• EXERCISE BRIEF: The number needed is how many lines of the data hold the string "objects". Give that number and nothing more.

• INFORMATION SUPPLIED:
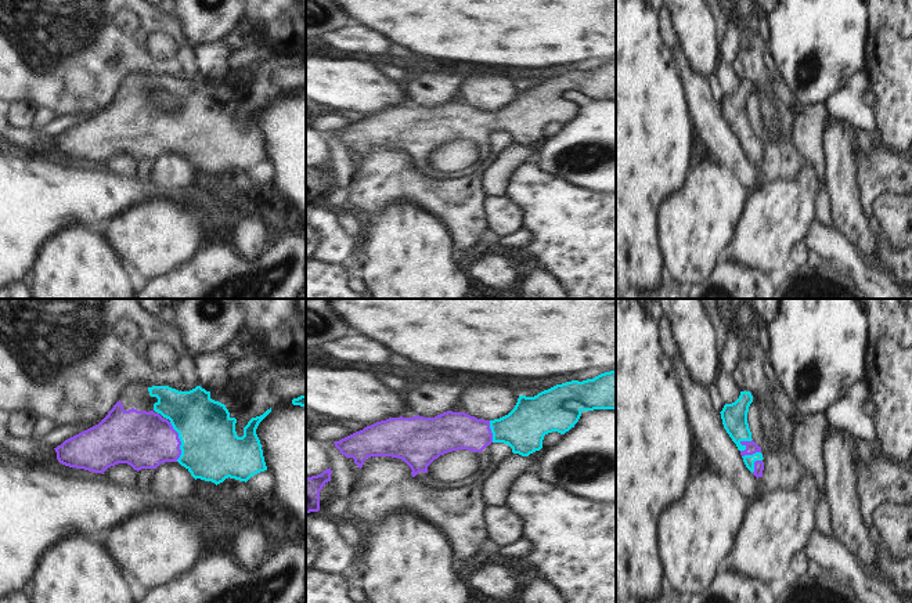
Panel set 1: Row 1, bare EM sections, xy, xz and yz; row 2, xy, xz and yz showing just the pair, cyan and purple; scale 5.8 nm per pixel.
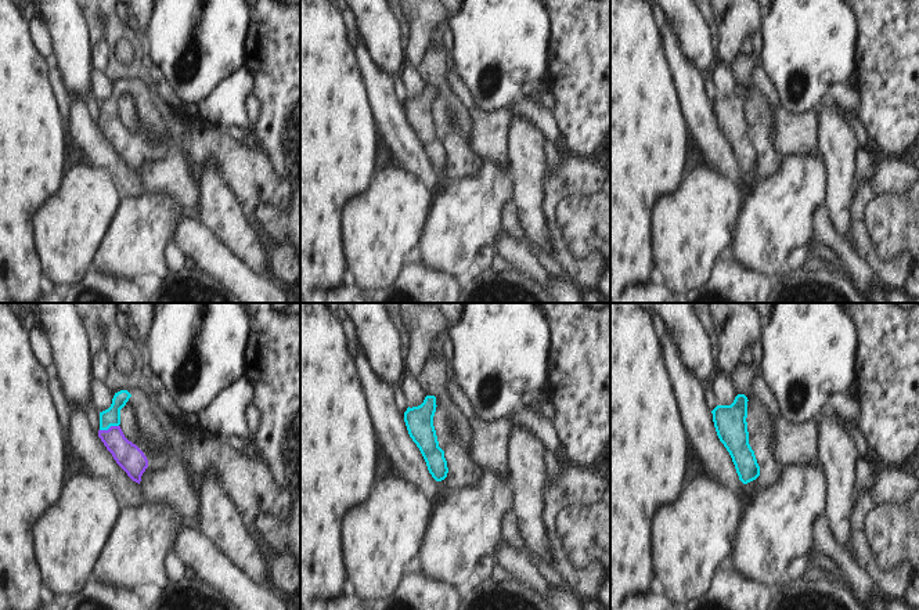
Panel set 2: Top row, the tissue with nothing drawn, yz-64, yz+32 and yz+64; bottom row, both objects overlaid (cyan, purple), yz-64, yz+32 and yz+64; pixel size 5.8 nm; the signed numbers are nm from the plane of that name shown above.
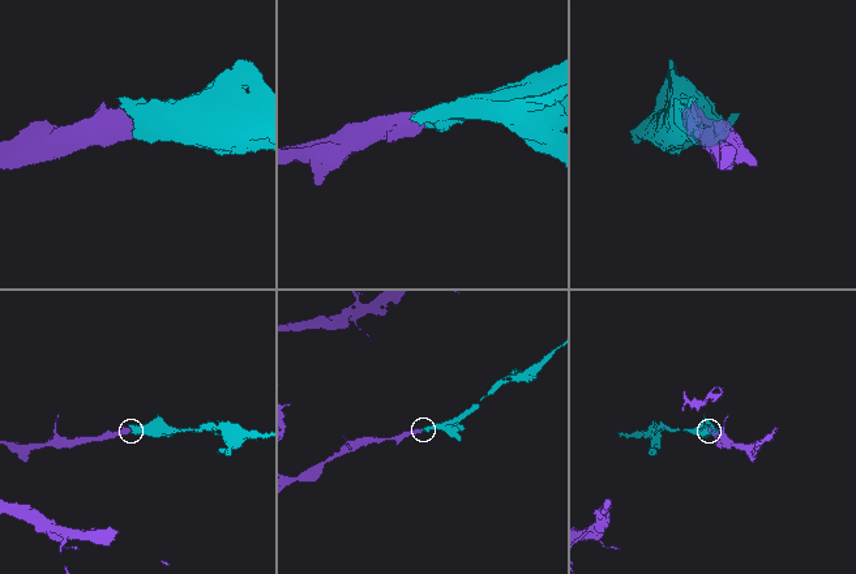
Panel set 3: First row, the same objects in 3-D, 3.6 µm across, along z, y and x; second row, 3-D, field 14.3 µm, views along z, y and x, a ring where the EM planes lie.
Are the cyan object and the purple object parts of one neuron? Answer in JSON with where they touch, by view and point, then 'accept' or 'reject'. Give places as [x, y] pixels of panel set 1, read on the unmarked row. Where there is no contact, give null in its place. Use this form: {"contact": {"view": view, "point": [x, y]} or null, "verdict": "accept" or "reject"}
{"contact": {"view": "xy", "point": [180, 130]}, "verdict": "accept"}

--

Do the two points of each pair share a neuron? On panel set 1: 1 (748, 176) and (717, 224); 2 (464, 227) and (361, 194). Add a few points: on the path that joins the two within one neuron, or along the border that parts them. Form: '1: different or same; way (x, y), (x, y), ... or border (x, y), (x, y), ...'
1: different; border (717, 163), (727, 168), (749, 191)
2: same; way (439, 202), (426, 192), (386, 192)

---

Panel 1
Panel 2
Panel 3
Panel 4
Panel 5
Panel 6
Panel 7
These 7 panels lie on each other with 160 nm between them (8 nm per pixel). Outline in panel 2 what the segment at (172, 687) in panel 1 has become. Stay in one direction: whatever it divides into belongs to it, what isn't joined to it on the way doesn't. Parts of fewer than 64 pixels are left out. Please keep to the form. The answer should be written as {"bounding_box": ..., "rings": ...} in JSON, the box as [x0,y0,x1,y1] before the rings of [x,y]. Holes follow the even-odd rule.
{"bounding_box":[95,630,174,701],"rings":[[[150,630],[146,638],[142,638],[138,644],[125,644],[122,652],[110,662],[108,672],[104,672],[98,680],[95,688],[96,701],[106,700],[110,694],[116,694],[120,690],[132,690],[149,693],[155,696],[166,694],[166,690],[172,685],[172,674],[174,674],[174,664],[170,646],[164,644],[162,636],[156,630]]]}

• ANSWER TO THE EXERCISE: 2